Nuclear Fallout: Is Gigaba Headed For A Clash With Mahlobo?

The line under nuclear spending is bare, say Treasury officials

Theuns Kruger/Graphics24


"Tjo!" said a Treasury official as news ricocheted of President Jacob Zuma's 13th Cabinet reshuffle last week without telling his Finance Minister Malusi Gigaba, who is sweating blood pellets over his maiden medium-term budget policy statement due on Wednesday.

There's nothing in the budget-policy statement to support Energy Minister David Mahlobo's enthusiasm for nuclear. Beyond R200-million allocated in last October's budget policy statement and confirmed in the February budget, there is no other allocation, said a Treasury source. Twice in his first three days in office last week, the energy boss said he approved of nuclear power.

Theuns Kruger/Graphics24

South Africa's Cabinet is divided on whether the country needs nuclear energy: in a low-growth economy, the need is not urgent and the cost of renewable energy is quickly becoming cheaper than nuclear. President Jacob Zuma is an ardent proponent of nuclear power and he has taken personal command of a committee on energy in order to drive the process. It is well-known that Nhlanhla Nene was fired as finance minister because he would not sign the protocols for the deal to go ahead.

While Gigaba may not be budgeting for nuclear, the markets are still skittish. Standard Chartered Bank's chief economist for Africa, Razia Khan, said: "Market reaction to the Cabinet reshuffle, especially the new appointment at the energy ministry, was clearly negative. This appears to stem from the concern that the reshuffle may make nuclear spending persist.

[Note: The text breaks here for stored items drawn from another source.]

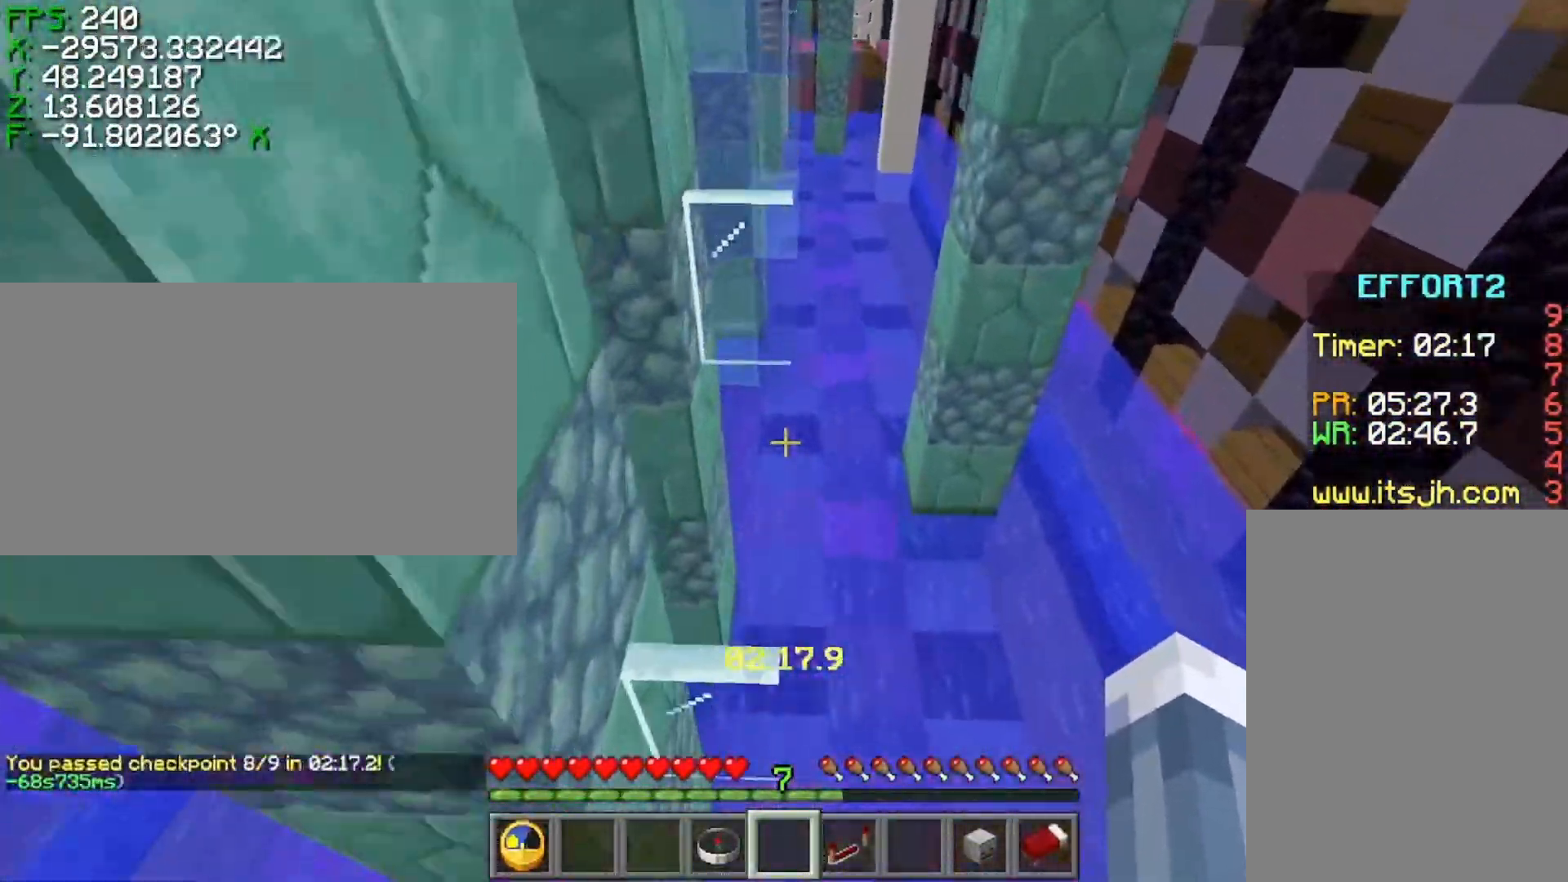
{"keys": [], "events": [[167, "space", "down"], [167, "w", "down"], [317, "space", "up"], [317, "w", "up"], [367, "ctrl", "up"]]}
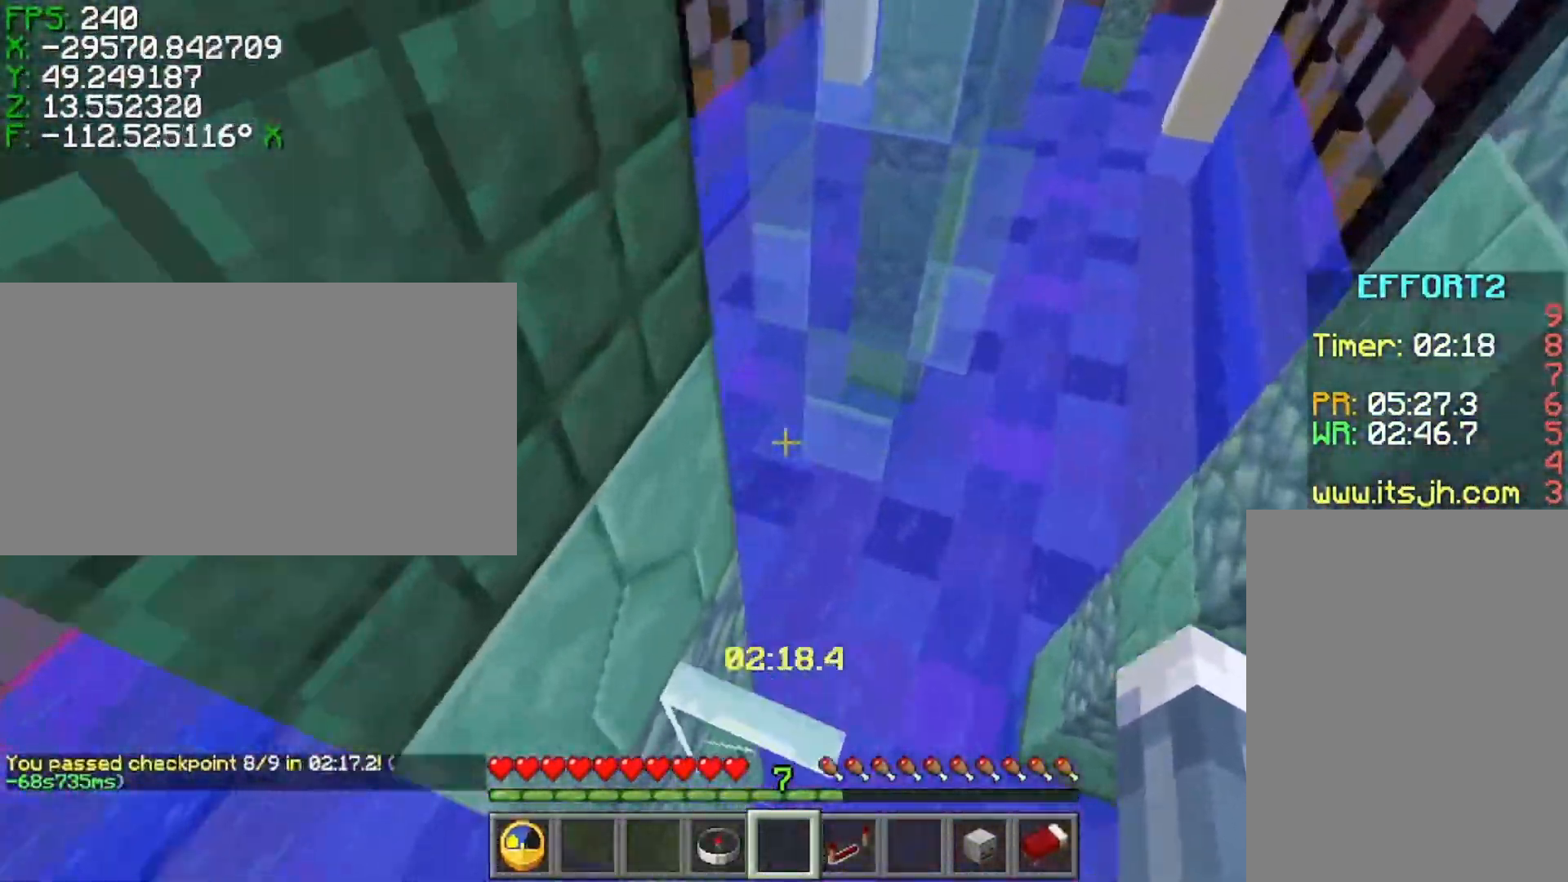
{"keys": ["shift"], "events": [[17, "d", "down"], [17, "s", "down"], [67, "shift", "down"], [267, "s", "up"], [367, "d", "up"]]}
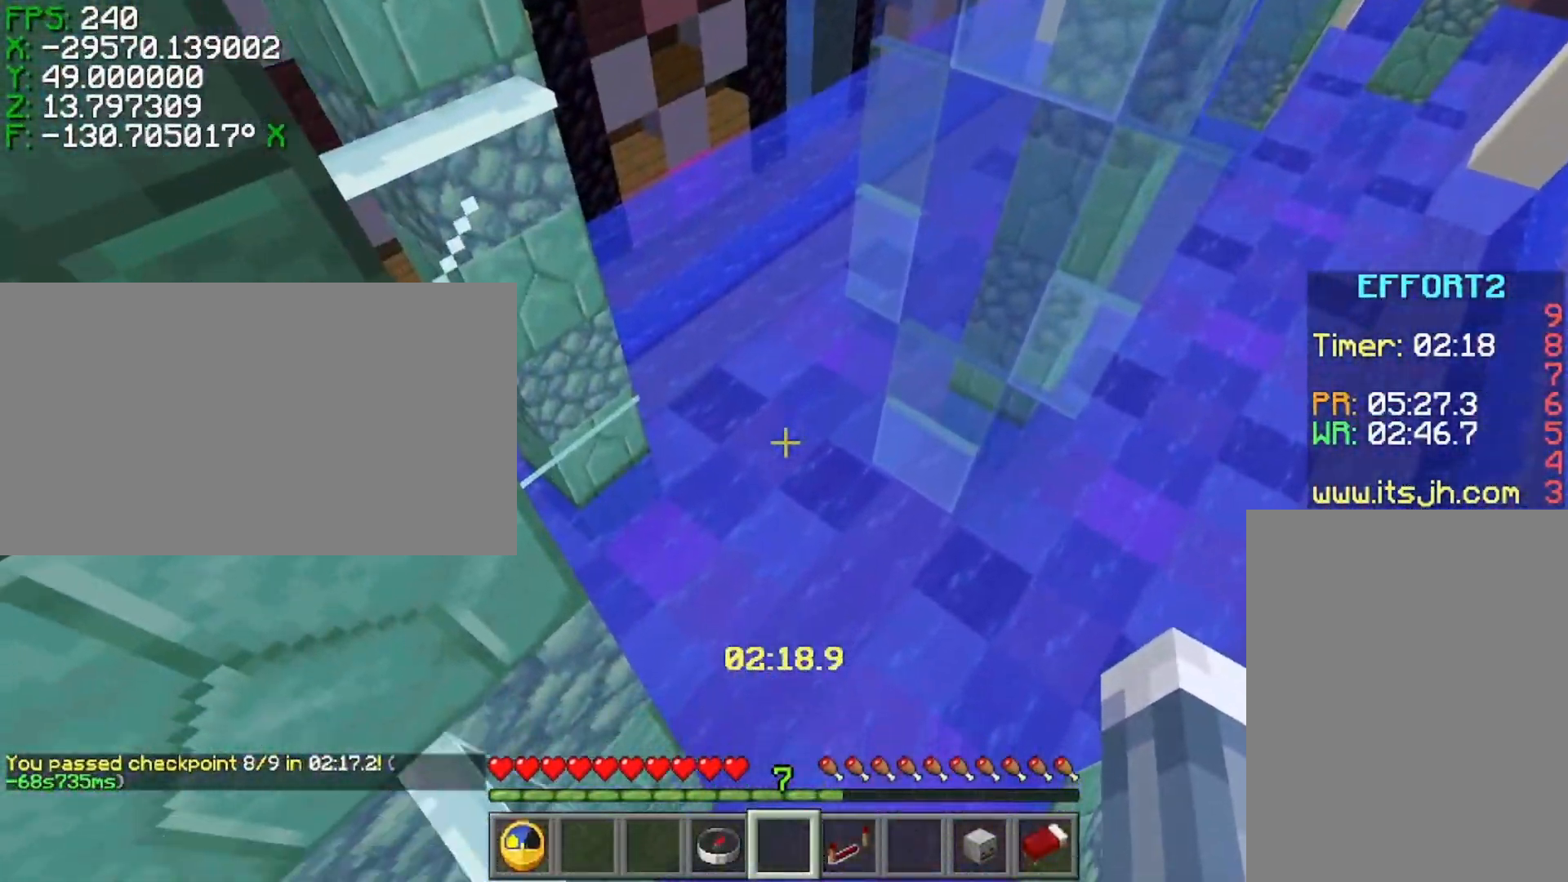
{"keys": ["a", "w"], "events": [[117, "ctrl", "down"], [167, "shift", "up"], [317, "space", "down"], [317, "w", "down"], [367, "a", "down"], [417, "space", "up"], [467, "ctrl", "up"]]}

"Any nuclear spending, contributing to higher debt, may only accelerate worsening credit metrics. So, yes, the markets may well be thinking the latest news increases the likelihood of further downgrades," said Khan.

At the World Bank and International Monetary Fund (IMF) meetings in Washington, D.C., earlier this month, Gigaba said a nuclear-building programme was not affordable for South Africa.

If Gigaba pushes back on giving the thumbs-up to a nuclear deal that both Zuma and his confidante, Mahlobo, are straining for, it could put the young finance minister up against the powerful new energy minister.

Khan says markets are looking for reassurances from Treasury. "It will be a difficult balancing act," she said.